Suara laki-laki yang sangat familiar.
*
Dalam gelap, Prataya mendengar suara kasak kusuk seperti yang sering dia dengar sewaktu di rumah. Ketika Prataya berbaring di kamar dan Ibuknya memasak di dapur. Suara mengiris sayuran, menumis bumbu, lalu suara air yang mengalir ke gelas. Suara itu seperti sebuah harmoni yang sangat melegakan seluruh indra Prataya. Setiap pagi, dia selalu merindukan suara itu. Suara yang tenang sebelum suara Bapak datang. Derit kursi makan ditarik kasar, hentakkan koran, dan nada bicara yang tinggi meminta makanan pada Ibuk. Lalu keluhnya akan terdengar, bahkan sebelum makanan itu masuk ke mulut.
Dulu-dulu, suara-suara itu tidak pernah berarti di benak Prataya, tetapi di antara batas sadar dan imaji, Prataya meyakini itu bukanlah sesuatu hal yang normal. Usaha Ibuk bangun pagi, belanja ke pasar, menyiapkan makanan terbaik, dilumat begitu mudah dengan ludah yang terbuang bersama kata-kata menyakitkan Bapak.
"Makanan kok koyok ngene. Tahu tempe terus. Sayur opo iku? Sayur basi?!"
"Sayur asem, Mas," jawab Ibuk pelan. Seakan mengeraskan suara adalah dosa dan diperlakukan tidak sopan sudah hal yang selayaknya.

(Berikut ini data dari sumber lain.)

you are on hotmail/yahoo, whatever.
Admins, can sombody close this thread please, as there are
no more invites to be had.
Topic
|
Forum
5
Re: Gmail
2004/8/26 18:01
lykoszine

Apabila kekuatan adalah salah satu hal terampuh memenangkan peradaban, di manakah peran perempuan seharusnya diletakkan? Mereka tidak memiliki kekuatan itu. Oleh sebab itu, mereka memerlukan perlindungan dari laki-laki. Namun, laki-laki mana yang dididik untuk melindungi perempuan saat perempuan sendiri sering disamai derajatnya bagai benda?
Mata Prataya terbuka perlahan-lahan. Kulit lengan dan kakinya terasa perih. Dadanya sesak. Dia terikat di sebuah bangku. Di rumah lama tak berpenghuni. Tali itu melilit dada, perut, kaki, dan tangan.
Prataya melihat ke atas. Ke arah pucuk atap yang berlubang dua kotak. Terang bulan memancarkan sinar. Meski tipis, itu tetap terlihat. Bulan-nya sedang melihatnya.
Lalu punggung Prataya meremang. Dia merasakan permukaan tangan menyentuh bahunya, menari-nari di leher seakan mencari spot terbaik untuk menusukkan racun tidur. Tangan itu terasa halus dan ramping.
"Siapa kamu?" tanya Prataya pelan, tetapi awas.
Orang di balik punggungnya tidak menjawab. Dia bergerak, pakaian panjangnya terdengar berat saat bergesekan dengan semen.
Sosok bertudung hitam. Prataya benar-benar berhadapan dengannya.
"Siapa kamu?" Prataya mulai kembali mampu memeluk suaranya, memeluk kekuatannya.
Orang itu membuka tudung dan melepaskan jubah. Sosok itu tersenyum kecil, seperti senyum yang selalu dia tampakkan pada Prataya—di rumahnya atau di klinik.
Napas Prataya tertahan sesaat. Dia tidak percaya orang di hadapannya benar-benar Asramani.
"Halo, Mas."
Suara datar itu menyihir. Prataya tidak bisa berpaling.
"Kamu ... Rama Agung?"
Asmarani berseragam perawat. Rambutnya dikuncir dan disampirkan ke depan. Dia terlihat bagai gadis manis yang tidak akan kuat menahan tusukan jarum suntik. Namun, apa yang terlihat memanglah bukan segalanya.
Sorot mata itu kini terlihat bengis dan kuat. Setelah sekian waktu selalu tampak kosong.
"Saya penyelamat."
Prataya refleks menarik tangannya. Dia tidak tahan berada di bawah kungkungan seorang berengsek yang seenaknya mempermainkan nyawa manusia.
"Kamu pembunuh. Itu seharusnya julukan yang tepat buat kamu," kata Prataya penuh tekanan.
"Tapi, semua orang senang, kan? Pesona Rama Agung begitu indah. Sang penyelamat dari penderitaan."
Asmarani tersenyum. Lebar. Sangat lebar. Dia tidak pernah tersenyum selebar ini selama bersama dengan Prataya.
"Apa tujuanmu memulai ini? Siapa korban pertamamu?"